Relier sans stigmatiser

La tradition orale a dominé la civilisation humaine pendant des millénaires, malgré l’invention de l’écriture qui resta longtemps une pratique confidentielle réservée aux élites. Les épopées de Gilgamesh en Inde, de l’Illiade et l’Odyssée en Grèce, les mythes nordiques de l’antiquité, les chansons de geste du moyen âge et autres récits épiques furent racontés oralement, très longtemps avant d’être retranscrits et lus. C’était des milliers de vers à retenir et à réciter, preuve de la formidable capacité de mémorisation dont a toujours su faire preuve l’être humain. C’est l’imprimerie qui donnera ses lettres de noblesse à l’écrit. Notre société tend parfois à assimiler l'illettrisme à une pathologie, au même titre qu'une maladie ou un handicap physique. Or, les peuples de culture non écrites sont capables de raisonnements aussi élaborés que ceux des lettrés. Et celles et ceux qui ne savent ni lire, ni écrire aujourd’hui déploient souvent individuellement des stratégies particulièrement habiles, pour compenser leurs difficultés à déchiffrer les signes.

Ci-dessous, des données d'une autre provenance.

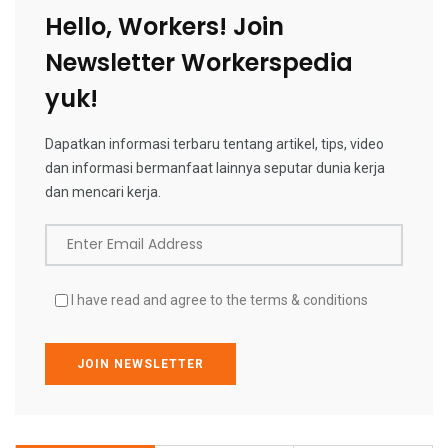
Hello, Workers! Join
Newsletter Workerspedia
yuk!
Dapatkan informasi terbaru tentang artikel, tips, video
dan informasi bermanfaat lainnya seputar dunia kerja
dan mencari kerja.
Enter Email Address
I have read and agree to the terms & conditions
JOIN NEWSLETTER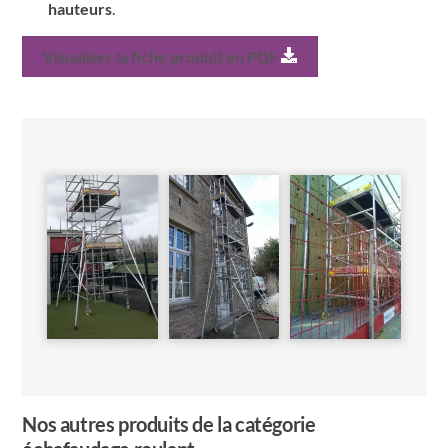
hauteurs
.
Visualiser la fiche produit en PDF
Nos autres produits de la catégorie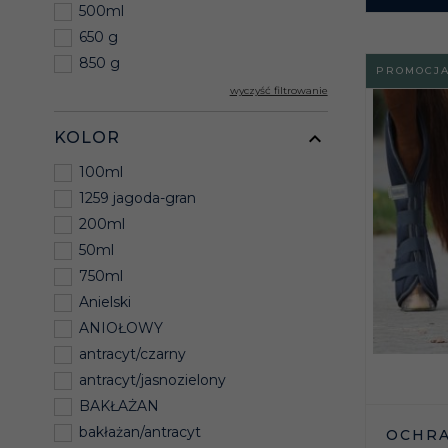
500ml
650 g
850 g
PROMOCJ
wyczyść filtrowanie
KOLOR
100ml
1259 jagoda-gran
200ml
50ml
750ml
Anielski
ANIOŁOWY
antracyt/czarny
antracyt/jasnozielony
BAKŁAŻAN
bakłażan/antracyt
OCHRA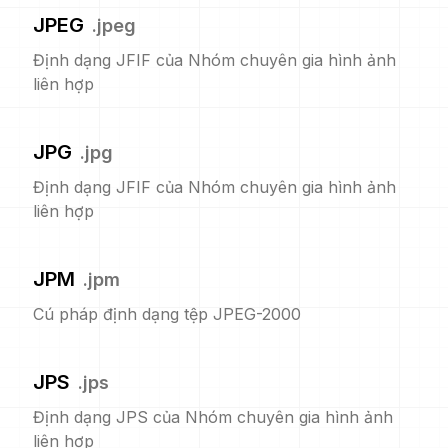
JPEG
.
jpeg
Định dạng JFIF của Nhóm chuyên gia hình ảnh
liên hợp
JPG
.
jpg
Định dạng JFIF của Nhóm chuyên gia hình ảnh
liên hợp
JPM
.
jpm
Cú pháp định dạng tệp JPEG-2000
JPS
.
jps
Định dạng JPS của Nhóm chuyên gia hình ảnh
liên hợp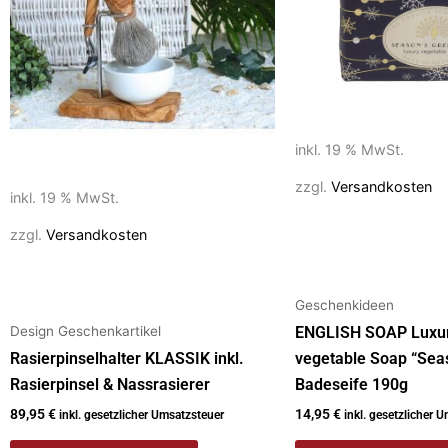
inkl. 19 % MwSt.
zzgl.
Versandkosten
inkl. 19 % MwSt.
zzgl.
Versandkosten
Geschenkideen
Design Geschenkartikel
ENGLISH SOAP Luxu
Rasierpinselhalter KLASSIK inkl.
vegetable Soap “Sea
Rasierpinsel & Nassrasierer
Badeseife 190g
89,95
€
14,95
€
inkl. gesetzlicher Umsatzsteuer
inkl. gesetzlicher 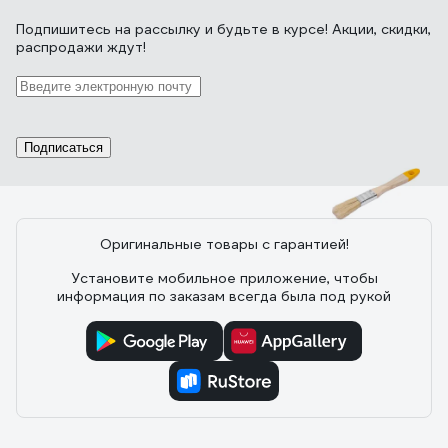
Подпишитесь
на рассылку
и будьте в курсе! Акции, скидки,
Отзыв о FIT IT Стандарт
распродажи ждут!
18.04.2023
Олег П.
Удобная
Подписаться
18 отзывов
Оригинальные товары с гарантией!
Установите мобильное приложение, чтобы
Отзыв о FIT Стандарт-Плюс
информация по заказам всегда была под рукой
01.05.2024
Ольга П.
Кисть хорошая. Вполне довольна покупкой.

Bien sûr, il ne s’agit pas d’ignorer leur décalage à l’égard d’un monde dominé par les lecteurs, dont beaucoup souffrent. Et il faut leur proposer des outils et des actions pour remédier à leur carence face à l’écriture, telles celles qui sont décrites dans notre dossier. Mais, il faut aussi, avant de le faire, considérer, reconnaître et respecter leur différence au-delà du seul manque, comme une manière d’être au monde.